Your website is your new storefront, and it must provide the same level of experience to shoppers as a brick-and-mortar store. The first thing I’d recommend to small business leaders is to spend the time updating your website on a regular basis. A simple, intuitive layout with clear navigation and clutter-free product pages provide the useful information potential buyers need to make a decision, and clear calls-to-action make purchasing simple. It may seem obvious, but the more steps you can remove from the buying process, the more you increase the likelihood that users will make a purchase.
It’s also important to make sure that your inventory is updated across all the channels you’re selling on. So often this year we’ve seen products like cleaning supplies or hand sanitizer go out-of-stock from our favorite retailers both online and in-stores, and yet that’s not always communicated to the customer — which can lead to a frustrating experience. Accurate inventory forecasting is crucial to the success of your e-commerce business. Do everything you can to forecast correctly, anticipate demand and avoid dead stock at the end of the year, especially for seasonal products.
It’s also important to consider how people shop in 2020 — it’s estimated that mobile purchases make up about 45% of all online shopping. Small businesses can anticipate sales coming from mobile devices this holiday season, so optimizing your site’s experience to allow for easy browsing regardless of the channel, device, or platform someone may be using is an easy way to ensure you aren’t leaving sales on the table. A mobile-responsive website also comes with tons of perks beyond just revenue. You’ll likely see faster load times, lower bounce rates, and higher conversion rates. Visitors will spend more time on your website, and it will even increase your site’s SEO, making you more findable on search engines like Google.
Lastly, I’d recommend small business leaders work to identify the channels that make the most sense for their specific business and do them well. Your e-commerce strategy will only be successful if you put as much time into it as your other marketing and sales strategies. Take the time to learn whether your customer prefers email communication or social media ads, then tailor your marketing to those segments. E-commerce can be integrated into existing marketing channels to help turn fans into customers.
Amazon moved Prime Day back to October this year. Is Prime Day big for small businesses? How much of a role does Amazon play in the e-commerce biz of small businesses? How can small businesses capitalize on Amazon this year?
Amazon is a clear giant in the e-commerce space, and it does play a critical role as a marketplace for small businesses selling online.
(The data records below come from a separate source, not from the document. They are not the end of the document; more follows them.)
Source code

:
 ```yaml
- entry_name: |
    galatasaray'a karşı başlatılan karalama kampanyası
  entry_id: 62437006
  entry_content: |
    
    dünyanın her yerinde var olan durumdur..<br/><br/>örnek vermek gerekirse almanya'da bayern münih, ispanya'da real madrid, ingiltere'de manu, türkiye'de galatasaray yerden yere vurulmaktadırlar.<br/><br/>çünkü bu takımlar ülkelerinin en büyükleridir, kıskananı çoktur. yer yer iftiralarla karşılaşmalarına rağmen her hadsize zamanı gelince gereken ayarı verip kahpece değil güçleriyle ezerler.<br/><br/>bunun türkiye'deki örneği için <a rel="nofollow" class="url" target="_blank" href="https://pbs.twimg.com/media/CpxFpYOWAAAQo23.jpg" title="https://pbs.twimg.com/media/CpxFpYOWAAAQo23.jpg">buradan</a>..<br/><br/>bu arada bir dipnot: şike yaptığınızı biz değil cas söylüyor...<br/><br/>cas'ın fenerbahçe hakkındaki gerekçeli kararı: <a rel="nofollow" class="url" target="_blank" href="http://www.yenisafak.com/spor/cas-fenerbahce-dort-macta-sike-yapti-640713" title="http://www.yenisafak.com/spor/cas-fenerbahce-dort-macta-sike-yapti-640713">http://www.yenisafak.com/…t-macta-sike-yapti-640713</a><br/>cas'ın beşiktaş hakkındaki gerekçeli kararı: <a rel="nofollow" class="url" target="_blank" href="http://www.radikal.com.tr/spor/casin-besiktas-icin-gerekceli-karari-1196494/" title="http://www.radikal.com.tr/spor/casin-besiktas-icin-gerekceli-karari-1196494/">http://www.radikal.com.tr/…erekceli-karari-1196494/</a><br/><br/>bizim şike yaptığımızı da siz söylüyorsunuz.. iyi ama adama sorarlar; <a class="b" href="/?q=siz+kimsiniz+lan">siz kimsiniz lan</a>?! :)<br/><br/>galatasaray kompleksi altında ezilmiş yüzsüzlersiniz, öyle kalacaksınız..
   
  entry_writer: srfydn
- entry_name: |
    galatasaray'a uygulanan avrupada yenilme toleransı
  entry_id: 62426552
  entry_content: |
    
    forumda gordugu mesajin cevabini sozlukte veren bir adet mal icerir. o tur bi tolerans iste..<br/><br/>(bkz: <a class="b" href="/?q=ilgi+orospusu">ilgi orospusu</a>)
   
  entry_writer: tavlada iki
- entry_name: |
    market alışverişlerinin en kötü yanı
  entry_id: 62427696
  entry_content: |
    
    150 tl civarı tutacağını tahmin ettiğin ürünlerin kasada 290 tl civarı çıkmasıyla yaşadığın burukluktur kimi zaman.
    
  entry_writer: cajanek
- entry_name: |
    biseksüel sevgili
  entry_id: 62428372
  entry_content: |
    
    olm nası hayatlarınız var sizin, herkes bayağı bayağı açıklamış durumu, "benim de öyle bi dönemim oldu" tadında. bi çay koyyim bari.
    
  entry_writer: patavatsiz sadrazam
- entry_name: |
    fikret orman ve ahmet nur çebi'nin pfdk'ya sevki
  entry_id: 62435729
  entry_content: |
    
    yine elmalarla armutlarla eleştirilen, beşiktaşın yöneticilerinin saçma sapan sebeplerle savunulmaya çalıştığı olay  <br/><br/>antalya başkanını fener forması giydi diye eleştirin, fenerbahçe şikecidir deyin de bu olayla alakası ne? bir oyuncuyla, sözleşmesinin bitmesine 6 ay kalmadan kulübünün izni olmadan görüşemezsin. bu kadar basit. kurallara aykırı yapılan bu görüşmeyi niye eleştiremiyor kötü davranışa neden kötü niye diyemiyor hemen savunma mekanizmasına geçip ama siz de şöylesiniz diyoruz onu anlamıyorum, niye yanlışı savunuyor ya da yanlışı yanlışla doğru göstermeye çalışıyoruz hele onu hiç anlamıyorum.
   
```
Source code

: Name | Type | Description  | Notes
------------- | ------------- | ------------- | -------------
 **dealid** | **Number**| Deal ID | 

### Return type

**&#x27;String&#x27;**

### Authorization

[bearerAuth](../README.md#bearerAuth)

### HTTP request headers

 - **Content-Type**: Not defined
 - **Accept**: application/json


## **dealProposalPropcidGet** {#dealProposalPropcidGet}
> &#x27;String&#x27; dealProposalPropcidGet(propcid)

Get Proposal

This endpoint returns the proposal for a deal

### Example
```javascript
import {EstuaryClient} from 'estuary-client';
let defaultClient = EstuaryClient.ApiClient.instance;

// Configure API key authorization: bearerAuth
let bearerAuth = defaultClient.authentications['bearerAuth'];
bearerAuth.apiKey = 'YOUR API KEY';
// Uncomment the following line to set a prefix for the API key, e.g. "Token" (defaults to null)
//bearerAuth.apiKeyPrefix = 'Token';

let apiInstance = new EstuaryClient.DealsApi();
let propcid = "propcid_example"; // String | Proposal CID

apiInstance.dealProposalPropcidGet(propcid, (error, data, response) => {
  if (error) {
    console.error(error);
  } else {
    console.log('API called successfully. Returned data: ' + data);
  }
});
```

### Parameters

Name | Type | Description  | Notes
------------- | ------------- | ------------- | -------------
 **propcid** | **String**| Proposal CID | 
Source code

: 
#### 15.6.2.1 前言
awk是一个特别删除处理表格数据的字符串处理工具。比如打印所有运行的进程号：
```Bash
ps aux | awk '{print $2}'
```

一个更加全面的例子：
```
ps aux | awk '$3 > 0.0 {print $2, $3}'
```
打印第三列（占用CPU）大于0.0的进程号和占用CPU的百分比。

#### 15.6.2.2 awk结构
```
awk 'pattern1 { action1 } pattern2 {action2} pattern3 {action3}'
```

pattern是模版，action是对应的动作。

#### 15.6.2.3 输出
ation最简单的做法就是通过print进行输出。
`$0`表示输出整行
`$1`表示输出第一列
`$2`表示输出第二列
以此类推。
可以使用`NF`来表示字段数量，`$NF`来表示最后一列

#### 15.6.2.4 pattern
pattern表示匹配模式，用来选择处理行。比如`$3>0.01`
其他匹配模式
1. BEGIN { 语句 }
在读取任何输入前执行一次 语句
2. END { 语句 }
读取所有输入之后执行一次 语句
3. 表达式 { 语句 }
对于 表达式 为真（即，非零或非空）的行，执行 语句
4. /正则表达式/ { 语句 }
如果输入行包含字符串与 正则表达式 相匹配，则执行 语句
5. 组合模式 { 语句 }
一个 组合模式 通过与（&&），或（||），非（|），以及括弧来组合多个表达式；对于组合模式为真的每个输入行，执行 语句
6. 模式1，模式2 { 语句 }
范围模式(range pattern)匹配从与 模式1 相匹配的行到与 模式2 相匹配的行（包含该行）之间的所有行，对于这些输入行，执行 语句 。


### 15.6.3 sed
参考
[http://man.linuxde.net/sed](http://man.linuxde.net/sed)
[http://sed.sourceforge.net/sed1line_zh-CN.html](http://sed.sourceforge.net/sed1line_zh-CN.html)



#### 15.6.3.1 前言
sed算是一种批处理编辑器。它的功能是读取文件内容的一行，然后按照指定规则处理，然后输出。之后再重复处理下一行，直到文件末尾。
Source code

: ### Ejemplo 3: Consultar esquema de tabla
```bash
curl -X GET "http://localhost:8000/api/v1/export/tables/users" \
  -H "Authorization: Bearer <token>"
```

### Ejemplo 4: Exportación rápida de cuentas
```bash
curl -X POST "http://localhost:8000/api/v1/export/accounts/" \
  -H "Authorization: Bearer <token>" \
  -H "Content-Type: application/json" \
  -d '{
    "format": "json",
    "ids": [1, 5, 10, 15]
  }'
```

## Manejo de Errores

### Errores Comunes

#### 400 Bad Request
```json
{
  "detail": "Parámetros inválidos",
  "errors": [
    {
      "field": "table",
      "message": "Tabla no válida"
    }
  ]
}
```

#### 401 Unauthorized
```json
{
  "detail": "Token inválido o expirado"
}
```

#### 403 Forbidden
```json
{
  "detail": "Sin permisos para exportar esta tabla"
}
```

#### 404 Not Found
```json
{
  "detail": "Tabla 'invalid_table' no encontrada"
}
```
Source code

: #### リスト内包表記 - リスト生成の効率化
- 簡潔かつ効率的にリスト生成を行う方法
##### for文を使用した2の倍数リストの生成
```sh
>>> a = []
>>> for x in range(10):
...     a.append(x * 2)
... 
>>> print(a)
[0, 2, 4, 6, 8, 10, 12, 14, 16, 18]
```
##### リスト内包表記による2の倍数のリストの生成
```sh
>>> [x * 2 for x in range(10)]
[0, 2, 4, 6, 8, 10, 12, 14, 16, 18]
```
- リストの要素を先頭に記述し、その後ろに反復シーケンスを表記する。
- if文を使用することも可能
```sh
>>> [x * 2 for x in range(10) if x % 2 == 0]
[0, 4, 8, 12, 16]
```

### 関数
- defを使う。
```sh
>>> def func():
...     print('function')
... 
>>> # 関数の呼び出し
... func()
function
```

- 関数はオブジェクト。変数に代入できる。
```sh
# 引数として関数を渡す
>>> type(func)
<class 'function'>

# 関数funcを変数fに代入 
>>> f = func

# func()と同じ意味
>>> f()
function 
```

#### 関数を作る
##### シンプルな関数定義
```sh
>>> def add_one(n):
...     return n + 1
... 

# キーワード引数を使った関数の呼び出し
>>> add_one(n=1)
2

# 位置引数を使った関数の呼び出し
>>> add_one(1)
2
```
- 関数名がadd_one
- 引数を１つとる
Still, just like any other strategy, it’s best not to pin all your success on one sales or distribution channel.
There is certainly a place for small businesses to sell well on Amazon, but ultimately Amazon should be a single component of an overall e-commerce strategy, not the only option. Building your own e-commerce store on your company’s website allows you to have complete control over what you’re selling, how orders and inventory are being processed, and gives you complete transparency into how your store is performing at any given time.
Other options, like Etsy, offer an intuitive marketplace where shoppers often seek out small businesses to buy from, especially around the holidays. A successful e-commerce strategy makes use of multiple channels and platforms to help the brand reach its audience wherever they may be shopping.